** START OF Data to process **

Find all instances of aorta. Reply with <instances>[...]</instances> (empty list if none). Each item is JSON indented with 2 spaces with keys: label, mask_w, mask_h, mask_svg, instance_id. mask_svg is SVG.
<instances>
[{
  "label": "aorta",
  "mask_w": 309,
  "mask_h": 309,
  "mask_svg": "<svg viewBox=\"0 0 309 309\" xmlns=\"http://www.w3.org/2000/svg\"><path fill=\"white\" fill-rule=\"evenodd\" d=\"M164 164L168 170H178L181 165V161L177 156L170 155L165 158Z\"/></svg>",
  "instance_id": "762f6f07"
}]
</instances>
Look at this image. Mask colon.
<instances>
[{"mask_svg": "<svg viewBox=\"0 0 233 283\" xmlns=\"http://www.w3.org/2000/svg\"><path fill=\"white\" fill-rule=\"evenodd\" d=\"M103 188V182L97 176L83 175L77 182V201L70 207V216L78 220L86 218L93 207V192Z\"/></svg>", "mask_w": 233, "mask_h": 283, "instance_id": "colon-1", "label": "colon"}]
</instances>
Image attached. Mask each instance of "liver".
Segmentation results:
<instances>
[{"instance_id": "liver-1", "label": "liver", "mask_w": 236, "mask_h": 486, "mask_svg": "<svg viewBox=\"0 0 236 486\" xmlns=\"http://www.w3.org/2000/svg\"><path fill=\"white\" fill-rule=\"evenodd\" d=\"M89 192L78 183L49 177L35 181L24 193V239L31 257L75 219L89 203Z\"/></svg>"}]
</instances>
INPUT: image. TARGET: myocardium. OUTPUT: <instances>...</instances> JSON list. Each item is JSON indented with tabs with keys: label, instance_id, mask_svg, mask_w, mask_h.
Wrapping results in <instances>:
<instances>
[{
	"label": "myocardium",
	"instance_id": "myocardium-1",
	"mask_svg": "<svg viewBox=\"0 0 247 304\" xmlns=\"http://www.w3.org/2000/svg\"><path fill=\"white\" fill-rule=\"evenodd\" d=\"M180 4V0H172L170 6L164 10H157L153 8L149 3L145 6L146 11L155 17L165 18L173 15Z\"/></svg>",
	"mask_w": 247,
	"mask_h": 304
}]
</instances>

** END OF Data to process **

Written request: Switch "Each item" to "Every entry" throughout the lines above, and write out all of the lines again with nothing else changed.

The reply:
Find all instances of aorta. Reply with <instances>[...]</instances> (empty list if none). Every entry is JSON indented with 2 spaces with keys: label, mask_w, mask_h, mask_svg, instance_id. mask_svg is SVG.
<instances>
[{
  "label": "aorta",
  "mask_w": 309,
  "mask_h": 309,
  "mask_svg": "<svg viewBox=\"0 0 309 309\" xmlns=\"http://www.w3.org/2000/svg\"><path fill=\"white\" fill-rule=\"evenodd\" d=\"M164 164L168 170H178L181 165V161L177 156L170 155L165 158Z\"/></svg>",
  "instance_id": "762f6f07"
}]
</instances>
Look at this image. Mask colon.
<instances>
[{"mask_svg": "<svg viewBox=\"0 0 233 283\" xmlns=\"http://www.w3.org/2000/svg\"><path fill=\"white\" fill-rule=\"evenodd\" d=\"M103 188V182L97 176L83 175L77 182V201L70 207V216L78 220L86 218L93 207V192Z\"/></svg>", "mask_w": 233, "mask_h": 283, "instance_id": "colon-1", "label": "colon"}]
</instances>
Image attached. Mask each instance of "liver".
Segmentation results:
<instances>
[{"instance_id": "liver-1", "label": "liver", "mask_w": 236, "mask_h": 486, "mask_svg": "<svg viewBox=\"0 0 236 486\" xmlns=\"http://www.w3.org/2000/svg\"><path fill=\"white\" fill-rule=\"evenodd\" d=\"M89 192L78 183L49 177L35 181L24 193V239L31 257L75 219L89 203Z\"/></svg>"}]
</instances>
INPUT: image. TARGET: myocardium. OUTPUT: <instances>...</instances> JSON list. Every entry is JSON indented with tabs with keys: label, instance_id, mask_svg, mask_w, mask_h.
Wrapping results in <instances>:
<instances>
[{
	"label": "myocardium",
	"instance_id": "myocardium-1",
	"mask_svg": "<svg viewBox=\"0 0 247 304\" xmlns=\"http://www.w3.org/2000/svg\"><path fill=\"white\" fill-rule=\"evenodd\" d=\"M180 4V0H172L170 6L164 10H157L153 8L149 3L145 6L146 11L155 17L165 18L173 15Z\"/></svg>",
	"mask_w": 247,
	"mask_h": 304
}]
</instances>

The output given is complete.